Psychic Ills

Psychic Ills: We could try it one more time

“I can’t imagine not playing music,” admits Tres Warren.

As the frontman of Psychic Ills, he and Elizabeth Hart have been doing just that for over a decade.

“We met in art class and just had things in common,” he remembers of meeting the group’s bassist at university. “We were a couple, we were together for a long time and started a band. Now we’re like family and we’re still playing music together,” he explains.

“Generally the material starts with me, but I like the collaborative aspect of having somebody come in along the way and record together – I think it’s just fun to have a group.”

Their earliest work was exploratory and improvisational.

“We started out home recording, programming drum machines, playing guitar, and writing songs. I learned to record as I learned how to write songs,” he recalls.

“I still like some of them,” the Texas-born singer-guitarist admits of those first recordings. “I can definitely see things I’d like to change, but I think most people can and it’s important to get past that at a certain point and give it to the world and see what they think about it.

“Some people take 20 years to make a record and that’s cool too, but it’s also about how other people react to it. They’re not thinking about it exactly the way you’re thinking about it – they don’t see the same faults you do.”

The soft-spoken Warren continues to see faults in his work, even accomplished new album ‘Inner Journey Out’.

“Maybe there’s too many songs on this record, I don’t know,” he muses at one point, “but I wanted to make a long record. I don’t want to make it an endurance test but I like when you put something on and you can get lost in the feeling of it.
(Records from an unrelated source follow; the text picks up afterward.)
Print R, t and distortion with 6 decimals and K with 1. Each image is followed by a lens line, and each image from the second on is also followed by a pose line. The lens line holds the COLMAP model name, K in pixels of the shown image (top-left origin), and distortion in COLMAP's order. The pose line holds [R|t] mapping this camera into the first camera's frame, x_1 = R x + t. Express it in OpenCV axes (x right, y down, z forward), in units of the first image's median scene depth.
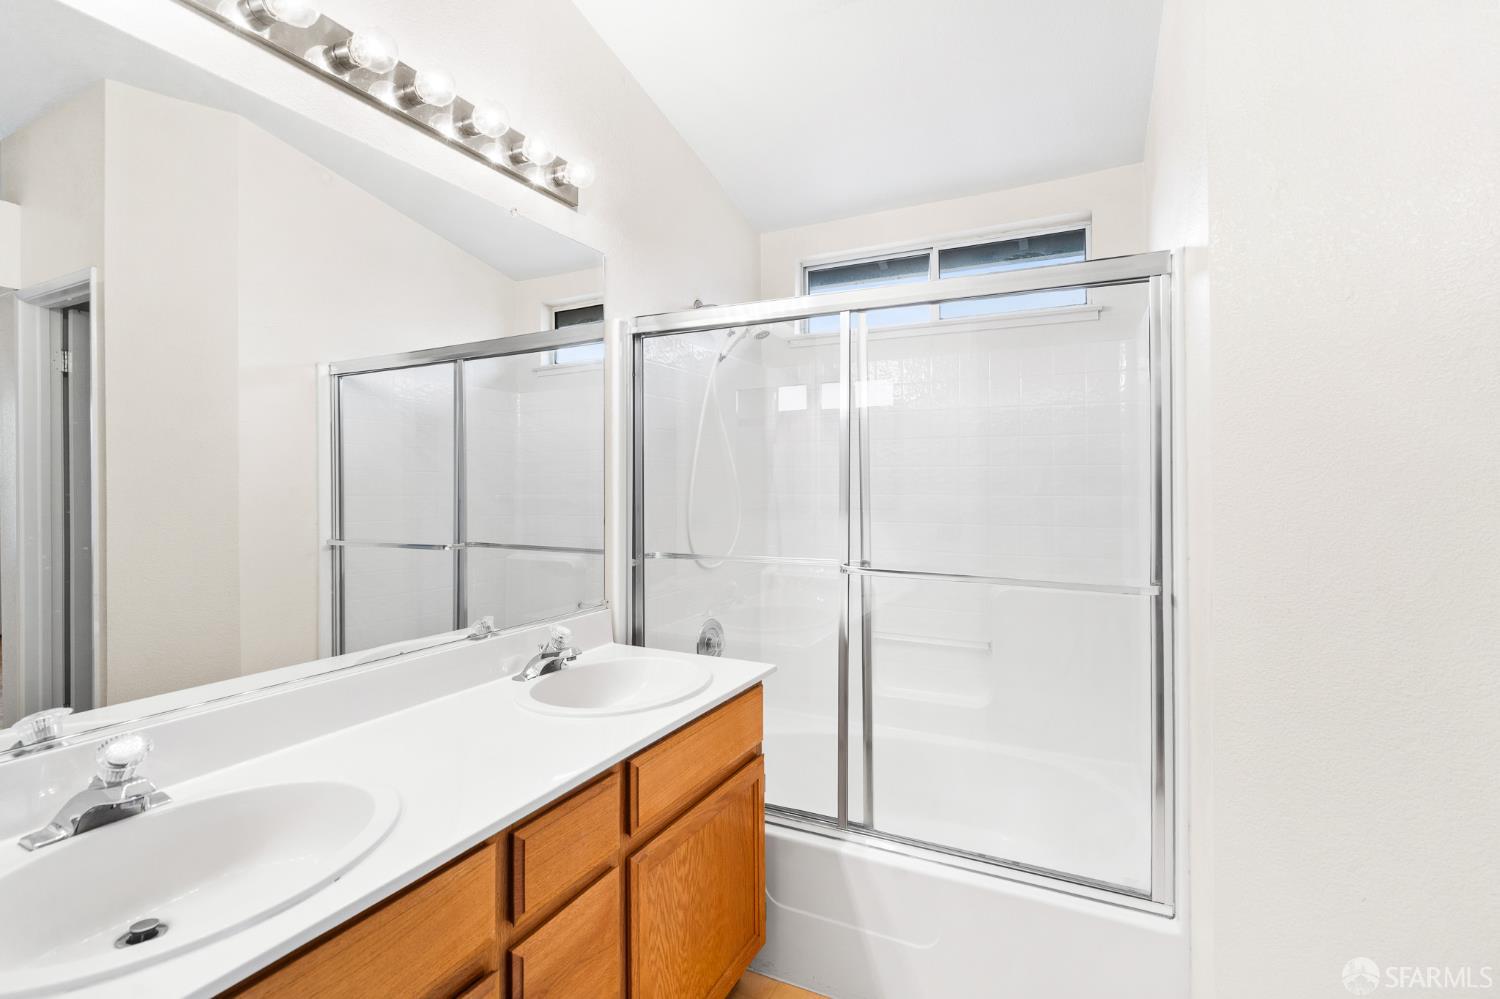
lens RADIAL K [[696.0, 0, 747.5], [0, 696.0, 462.6], [0, 0, 1]] dist [-0.003795, -0.000083]
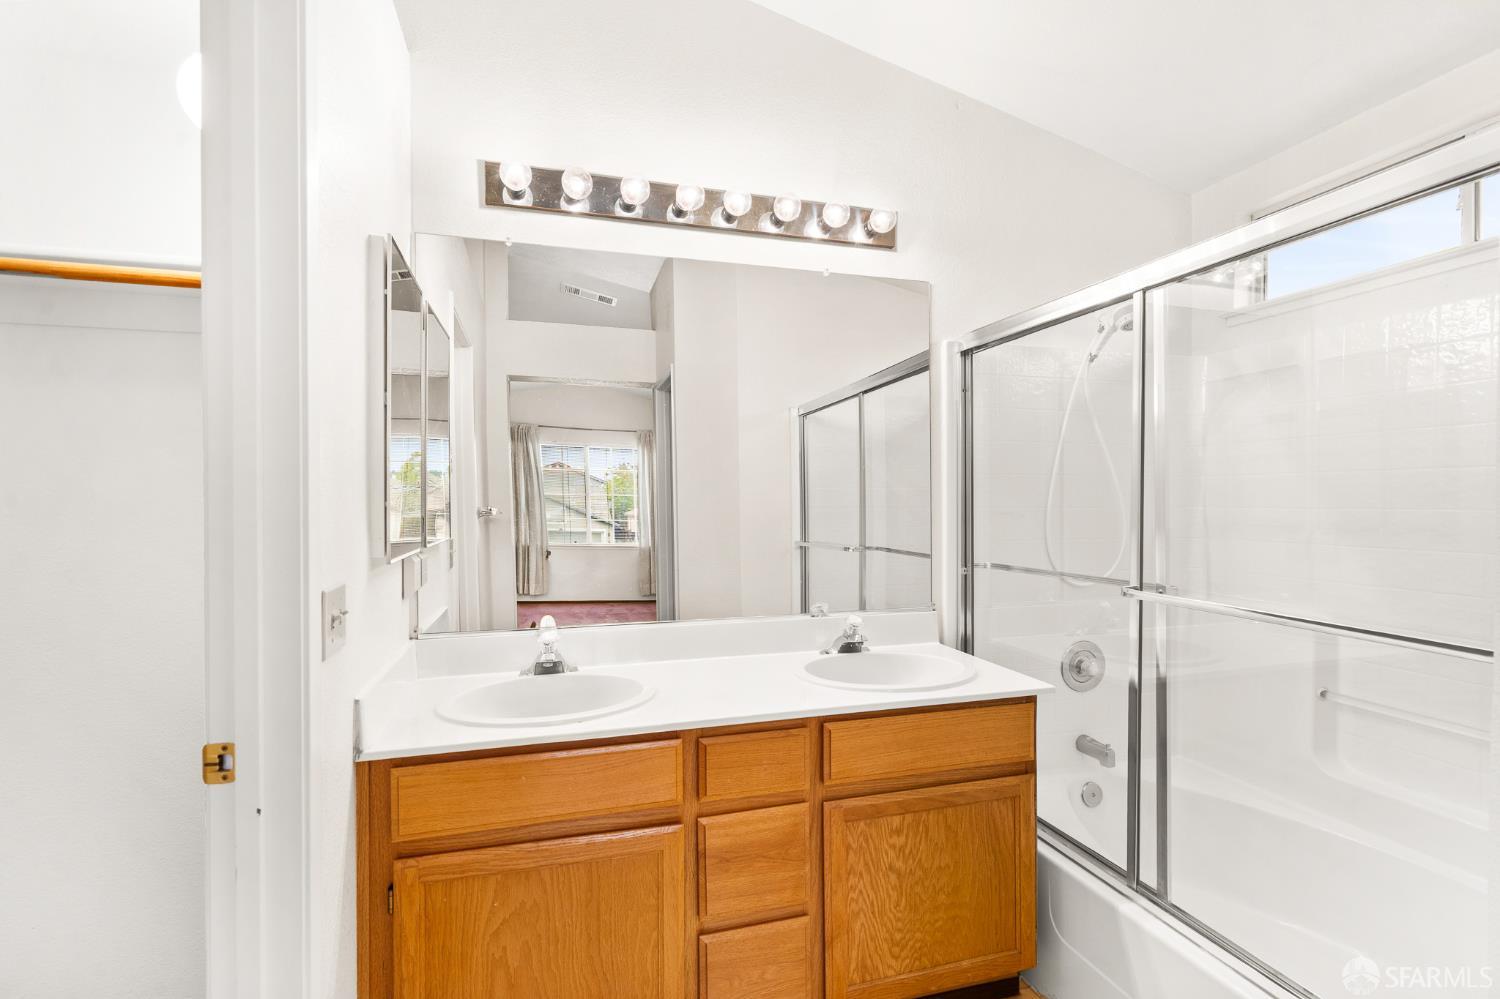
lens RADIAL K [[683.8, 0, 750.1], [0, 683.8, 505.2], [0, 0, 1]] dist [0.000656, 0.000496]
pose [[0.677826, 0.000975, -0.735222, 0.439245], [0.025877, 0.999348, 0.025183, 0.011654], [0.734767, -0.036095, 0.677359, 0.079713]]
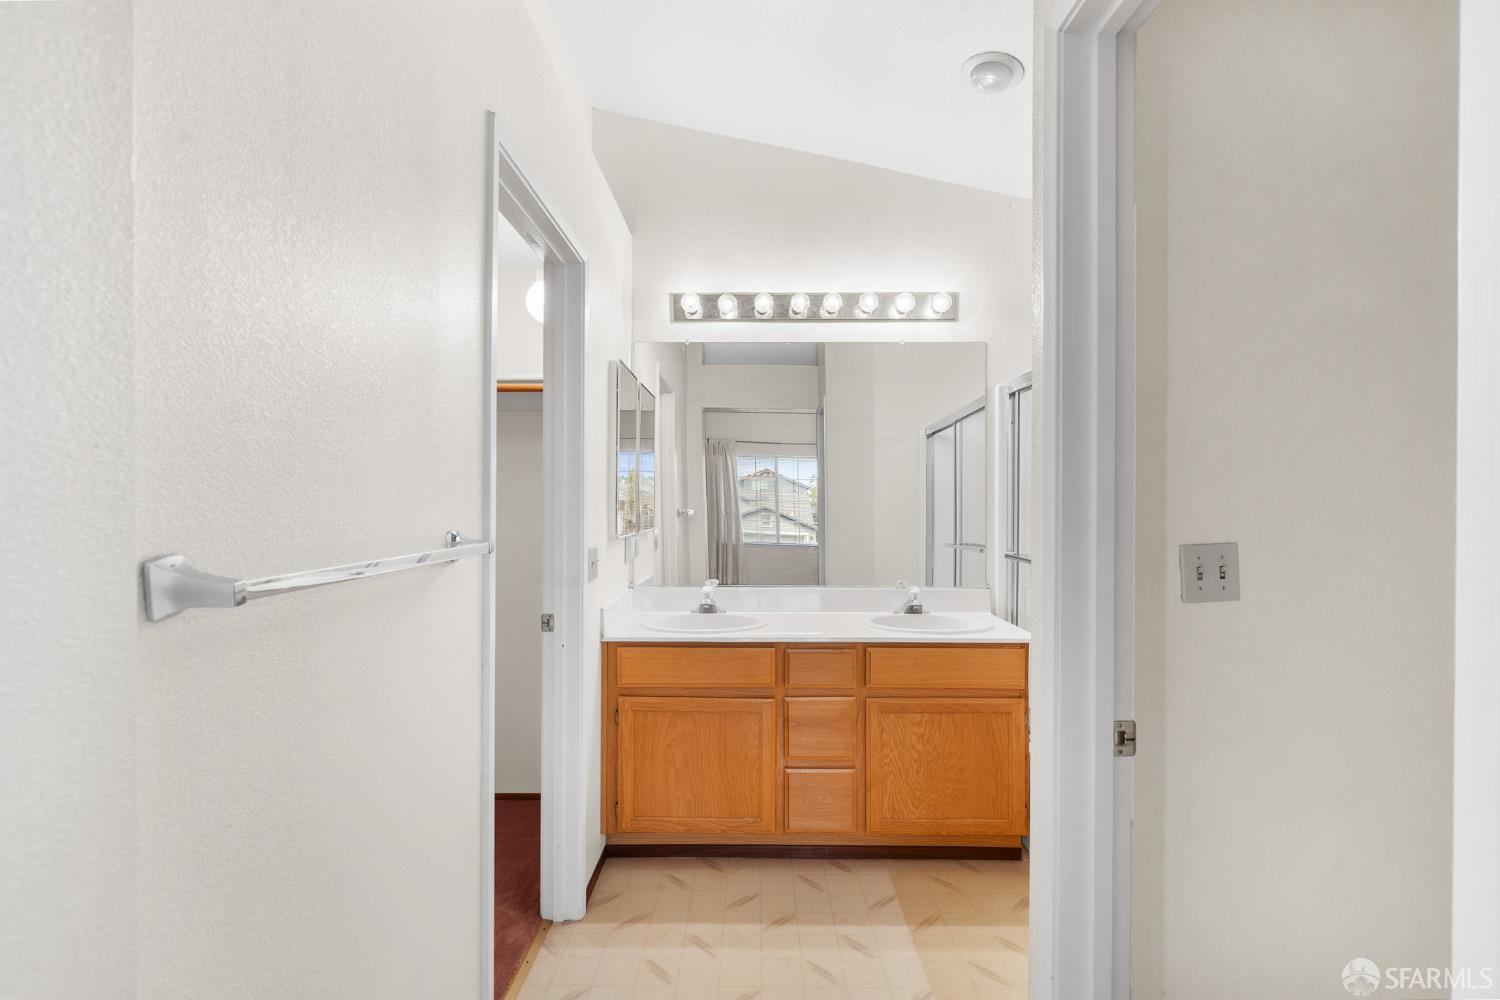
lens RADIAL K [[683.8, 0, 750.1], [0, 683.8, 505.7], [0, 0, 1]] dist [0.000656, 0.000496]
pose [[0.434113, 0.001021, -0.900858, 0.973230], [0.023207, 0.999655, 0.012316, 0.008152], [0.900560, -0.026252, 0.433939, -0.061022]]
“I know that people generally listen to singles or download a song but I definitely still like listening to a whole record and if there are some singles that pop up throughout that, that’s great.”
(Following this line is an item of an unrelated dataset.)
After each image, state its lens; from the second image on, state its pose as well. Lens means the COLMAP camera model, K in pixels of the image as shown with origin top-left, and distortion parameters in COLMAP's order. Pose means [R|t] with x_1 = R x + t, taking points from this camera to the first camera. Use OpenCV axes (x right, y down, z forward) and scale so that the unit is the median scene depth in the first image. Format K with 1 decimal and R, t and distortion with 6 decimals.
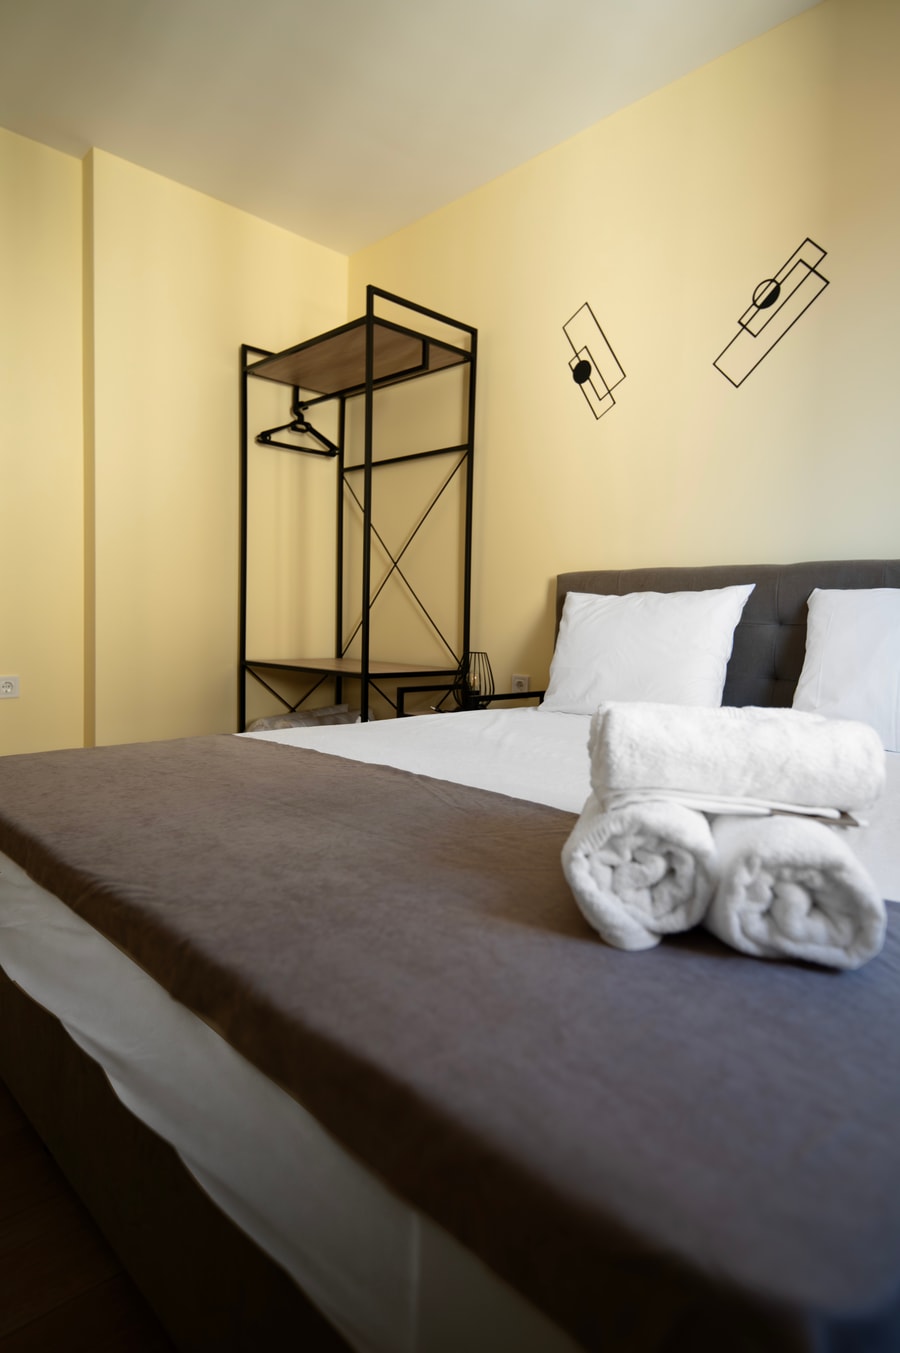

‘Inner Journey Out’ certainly delivers on that front – in particular the song ‘I Don’t Mind’, which features the vocals of Mazzy Star’s Hope Sandoval.

“She’s got an amazing voice,” marvels Warren, whose band supported Mazzy Star on a 2013 US tour. So once he’d recorded the song, envisioned as a duet in the style of Nancy Sinatra and Lee Hazlewood’s 1968 album ‘Nancy & Lee’, he sent it to her.

“She really liked it and sang on it,” he offers, simply. “It worked out the best way that it could have – I had this idea that it would be this ‘Nancy & Lee’ type thing and it didn’t turn out exactly like that. But I like how it did – like an old country duet, but not quite.”

Warren has long excelled at delivering such unexpected twists in his music, but now the element of surprise even extends to the artwork of ‘Inner Journey Out’, which resembles a brown paper bag.

“I wanted something that was very plain and didn’t say too much on the outside, but when you got inside of it there was a lot going on,” he concludes with typical understatement.